● **Extracted material**
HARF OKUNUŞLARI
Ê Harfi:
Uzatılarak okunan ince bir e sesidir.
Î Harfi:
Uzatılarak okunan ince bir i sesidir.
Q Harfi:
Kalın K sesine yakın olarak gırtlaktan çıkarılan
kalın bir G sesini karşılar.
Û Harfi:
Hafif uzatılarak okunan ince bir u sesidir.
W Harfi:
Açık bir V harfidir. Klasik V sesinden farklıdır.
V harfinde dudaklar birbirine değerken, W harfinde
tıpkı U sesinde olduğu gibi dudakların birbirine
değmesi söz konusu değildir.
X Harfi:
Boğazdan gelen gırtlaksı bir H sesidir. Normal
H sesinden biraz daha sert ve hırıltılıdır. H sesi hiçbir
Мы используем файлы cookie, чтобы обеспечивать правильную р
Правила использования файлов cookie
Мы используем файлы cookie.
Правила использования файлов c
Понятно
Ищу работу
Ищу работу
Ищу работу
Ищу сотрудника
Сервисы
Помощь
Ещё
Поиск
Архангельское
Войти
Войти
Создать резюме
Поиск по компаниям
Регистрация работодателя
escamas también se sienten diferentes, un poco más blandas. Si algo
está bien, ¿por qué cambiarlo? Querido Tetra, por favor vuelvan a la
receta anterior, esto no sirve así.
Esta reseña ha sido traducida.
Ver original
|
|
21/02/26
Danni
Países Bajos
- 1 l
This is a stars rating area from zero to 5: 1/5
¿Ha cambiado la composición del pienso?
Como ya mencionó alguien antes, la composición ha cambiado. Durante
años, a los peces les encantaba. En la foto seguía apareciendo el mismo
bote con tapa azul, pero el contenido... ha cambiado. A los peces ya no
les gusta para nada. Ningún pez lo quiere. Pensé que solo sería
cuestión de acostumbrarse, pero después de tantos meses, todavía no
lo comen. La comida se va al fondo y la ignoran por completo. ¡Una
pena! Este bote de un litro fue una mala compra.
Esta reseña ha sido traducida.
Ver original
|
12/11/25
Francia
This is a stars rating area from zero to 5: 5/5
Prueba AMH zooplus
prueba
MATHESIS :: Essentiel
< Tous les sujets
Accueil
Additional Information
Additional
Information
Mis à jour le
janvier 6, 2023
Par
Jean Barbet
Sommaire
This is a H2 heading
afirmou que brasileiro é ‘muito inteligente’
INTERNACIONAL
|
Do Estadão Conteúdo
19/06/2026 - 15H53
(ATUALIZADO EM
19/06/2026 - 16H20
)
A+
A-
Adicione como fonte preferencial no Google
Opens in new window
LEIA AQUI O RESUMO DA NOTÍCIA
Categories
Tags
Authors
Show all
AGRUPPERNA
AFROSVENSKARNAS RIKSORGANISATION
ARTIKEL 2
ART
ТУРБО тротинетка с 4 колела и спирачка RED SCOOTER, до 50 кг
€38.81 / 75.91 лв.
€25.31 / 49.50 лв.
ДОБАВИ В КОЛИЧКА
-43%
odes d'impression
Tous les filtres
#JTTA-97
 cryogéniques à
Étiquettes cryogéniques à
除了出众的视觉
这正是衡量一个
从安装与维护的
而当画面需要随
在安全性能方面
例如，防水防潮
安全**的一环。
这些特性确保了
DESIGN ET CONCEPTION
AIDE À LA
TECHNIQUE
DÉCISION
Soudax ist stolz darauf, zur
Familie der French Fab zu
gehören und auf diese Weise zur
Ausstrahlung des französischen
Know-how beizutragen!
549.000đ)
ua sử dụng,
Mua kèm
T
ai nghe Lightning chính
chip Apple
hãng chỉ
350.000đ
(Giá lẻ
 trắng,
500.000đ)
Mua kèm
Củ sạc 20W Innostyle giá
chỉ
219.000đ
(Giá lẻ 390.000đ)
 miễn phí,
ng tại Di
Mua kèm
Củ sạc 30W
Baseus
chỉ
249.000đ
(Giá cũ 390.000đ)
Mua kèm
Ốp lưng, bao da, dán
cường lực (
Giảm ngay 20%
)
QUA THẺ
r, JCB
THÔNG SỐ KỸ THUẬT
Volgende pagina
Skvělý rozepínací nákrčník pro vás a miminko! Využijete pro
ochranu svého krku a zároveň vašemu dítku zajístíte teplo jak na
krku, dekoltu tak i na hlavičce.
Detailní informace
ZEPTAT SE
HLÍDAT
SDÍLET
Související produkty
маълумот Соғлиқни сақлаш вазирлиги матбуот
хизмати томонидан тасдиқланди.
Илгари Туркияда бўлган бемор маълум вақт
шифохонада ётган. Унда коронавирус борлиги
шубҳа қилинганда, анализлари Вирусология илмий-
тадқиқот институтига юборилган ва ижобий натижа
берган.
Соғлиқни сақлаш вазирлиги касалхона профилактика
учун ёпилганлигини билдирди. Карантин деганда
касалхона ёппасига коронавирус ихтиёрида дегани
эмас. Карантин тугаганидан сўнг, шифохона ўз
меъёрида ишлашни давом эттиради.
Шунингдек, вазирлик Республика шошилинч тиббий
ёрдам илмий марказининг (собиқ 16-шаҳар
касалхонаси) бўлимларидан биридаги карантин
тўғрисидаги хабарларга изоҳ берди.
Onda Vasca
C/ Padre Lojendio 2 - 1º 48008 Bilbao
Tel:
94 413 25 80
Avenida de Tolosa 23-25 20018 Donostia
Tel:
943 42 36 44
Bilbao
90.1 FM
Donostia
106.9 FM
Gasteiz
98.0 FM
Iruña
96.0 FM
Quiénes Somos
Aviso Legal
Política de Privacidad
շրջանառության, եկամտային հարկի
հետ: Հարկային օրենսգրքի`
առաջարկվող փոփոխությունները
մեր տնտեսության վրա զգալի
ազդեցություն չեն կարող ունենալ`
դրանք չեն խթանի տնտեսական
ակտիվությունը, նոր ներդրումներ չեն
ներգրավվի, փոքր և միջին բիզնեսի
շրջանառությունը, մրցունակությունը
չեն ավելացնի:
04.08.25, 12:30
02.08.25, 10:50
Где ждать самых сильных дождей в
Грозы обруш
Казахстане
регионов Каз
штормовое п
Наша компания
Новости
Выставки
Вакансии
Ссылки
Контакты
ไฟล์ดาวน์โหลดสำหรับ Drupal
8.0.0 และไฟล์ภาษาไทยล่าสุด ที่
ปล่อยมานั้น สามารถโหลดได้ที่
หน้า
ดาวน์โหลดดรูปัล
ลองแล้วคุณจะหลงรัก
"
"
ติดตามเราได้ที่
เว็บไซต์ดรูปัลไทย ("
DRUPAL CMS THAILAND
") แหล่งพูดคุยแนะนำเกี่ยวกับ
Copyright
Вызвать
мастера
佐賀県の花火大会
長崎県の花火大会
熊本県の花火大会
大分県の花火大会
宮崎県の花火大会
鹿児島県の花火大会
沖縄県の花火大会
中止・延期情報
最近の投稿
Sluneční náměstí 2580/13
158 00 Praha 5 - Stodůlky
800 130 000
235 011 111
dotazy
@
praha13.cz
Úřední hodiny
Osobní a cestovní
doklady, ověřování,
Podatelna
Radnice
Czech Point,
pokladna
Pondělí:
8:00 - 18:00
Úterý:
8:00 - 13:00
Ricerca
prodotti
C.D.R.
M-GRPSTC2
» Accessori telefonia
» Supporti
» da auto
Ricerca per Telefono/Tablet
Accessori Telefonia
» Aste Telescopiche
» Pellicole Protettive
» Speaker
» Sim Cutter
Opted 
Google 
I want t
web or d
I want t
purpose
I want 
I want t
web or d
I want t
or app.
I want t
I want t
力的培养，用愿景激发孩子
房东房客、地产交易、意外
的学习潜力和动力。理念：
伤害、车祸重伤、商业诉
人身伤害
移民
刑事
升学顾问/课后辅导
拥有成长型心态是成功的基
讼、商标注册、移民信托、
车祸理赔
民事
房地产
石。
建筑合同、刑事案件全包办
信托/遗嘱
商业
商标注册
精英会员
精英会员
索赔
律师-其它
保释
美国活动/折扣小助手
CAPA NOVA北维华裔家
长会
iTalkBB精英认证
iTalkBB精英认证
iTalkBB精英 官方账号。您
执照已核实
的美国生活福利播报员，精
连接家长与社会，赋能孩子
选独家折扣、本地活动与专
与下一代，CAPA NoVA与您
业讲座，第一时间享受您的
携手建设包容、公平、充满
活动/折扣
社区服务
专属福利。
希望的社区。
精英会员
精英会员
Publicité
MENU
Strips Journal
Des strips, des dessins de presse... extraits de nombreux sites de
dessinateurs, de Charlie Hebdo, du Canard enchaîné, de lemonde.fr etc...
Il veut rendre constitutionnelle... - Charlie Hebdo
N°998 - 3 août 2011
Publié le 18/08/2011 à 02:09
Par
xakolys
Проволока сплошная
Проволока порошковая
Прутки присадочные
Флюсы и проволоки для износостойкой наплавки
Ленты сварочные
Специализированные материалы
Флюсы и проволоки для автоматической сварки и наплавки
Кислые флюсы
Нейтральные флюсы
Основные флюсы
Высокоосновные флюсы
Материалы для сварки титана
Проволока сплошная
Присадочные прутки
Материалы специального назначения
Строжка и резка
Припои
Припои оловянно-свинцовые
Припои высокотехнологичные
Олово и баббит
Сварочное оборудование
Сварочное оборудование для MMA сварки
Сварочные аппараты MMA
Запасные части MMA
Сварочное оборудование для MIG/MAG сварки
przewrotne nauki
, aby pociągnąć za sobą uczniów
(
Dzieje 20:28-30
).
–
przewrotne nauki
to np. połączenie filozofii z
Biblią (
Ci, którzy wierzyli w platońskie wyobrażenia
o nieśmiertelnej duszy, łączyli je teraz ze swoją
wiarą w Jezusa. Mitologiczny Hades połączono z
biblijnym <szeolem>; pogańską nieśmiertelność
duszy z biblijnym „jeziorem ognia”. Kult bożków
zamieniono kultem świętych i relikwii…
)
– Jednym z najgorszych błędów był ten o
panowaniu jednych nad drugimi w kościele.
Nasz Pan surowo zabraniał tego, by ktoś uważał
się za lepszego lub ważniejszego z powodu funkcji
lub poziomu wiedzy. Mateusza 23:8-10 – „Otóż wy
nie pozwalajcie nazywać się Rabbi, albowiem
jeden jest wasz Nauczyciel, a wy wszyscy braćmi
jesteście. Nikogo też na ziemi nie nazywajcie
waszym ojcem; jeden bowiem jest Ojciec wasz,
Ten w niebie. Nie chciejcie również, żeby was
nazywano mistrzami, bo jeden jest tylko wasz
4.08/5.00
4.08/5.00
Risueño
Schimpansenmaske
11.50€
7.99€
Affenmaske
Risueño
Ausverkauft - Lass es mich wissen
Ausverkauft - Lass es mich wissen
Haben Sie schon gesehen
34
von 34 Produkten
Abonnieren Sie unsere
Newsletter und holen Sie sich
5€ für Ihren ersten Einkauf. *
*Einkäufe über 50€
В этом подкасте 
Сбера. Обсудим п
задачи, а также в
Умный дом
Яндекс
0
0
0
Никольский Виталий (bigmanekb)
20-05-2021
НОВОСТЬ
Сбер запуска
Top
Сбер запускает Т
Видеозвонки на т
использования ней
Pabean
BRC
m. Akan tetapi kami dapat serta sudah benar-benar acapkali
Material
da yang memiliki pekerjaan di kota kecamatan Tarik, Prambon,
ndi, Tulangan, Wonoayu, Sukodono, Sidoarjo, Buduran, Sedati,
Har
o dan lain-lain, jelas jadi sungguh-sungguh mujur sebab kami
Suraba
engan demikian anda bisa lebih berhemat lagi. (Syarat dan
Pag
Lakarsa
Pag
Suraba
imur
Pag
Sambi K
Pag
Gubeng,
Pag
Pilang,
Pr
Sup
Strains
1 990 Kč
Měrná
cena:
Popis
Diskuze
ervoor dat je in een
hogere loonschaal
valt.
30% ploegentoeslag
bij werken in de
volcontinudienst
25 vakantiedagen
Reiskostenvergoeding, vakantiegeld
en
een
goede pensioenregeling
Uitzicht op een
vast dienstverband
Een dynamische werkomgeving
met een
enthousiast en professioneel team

● **Exercise details**
Reproduce, exactly and in full, the lines from the one that contains "ervoor dat je in een" to the end of the material.

● **Problem solution**
ervoor dat je in een
hogere loonschaal
valt.
30% ploegentoeslag
bij werken in de
volcontinudienst
25 vakantiedagen
Reiskostenvergoeding, vakantiegeld
en
een
goede pensioenregeling
Uitzicht op een
vast dienstverband
Een dynamische werkomgeving
met een
enthousiast en professioneel team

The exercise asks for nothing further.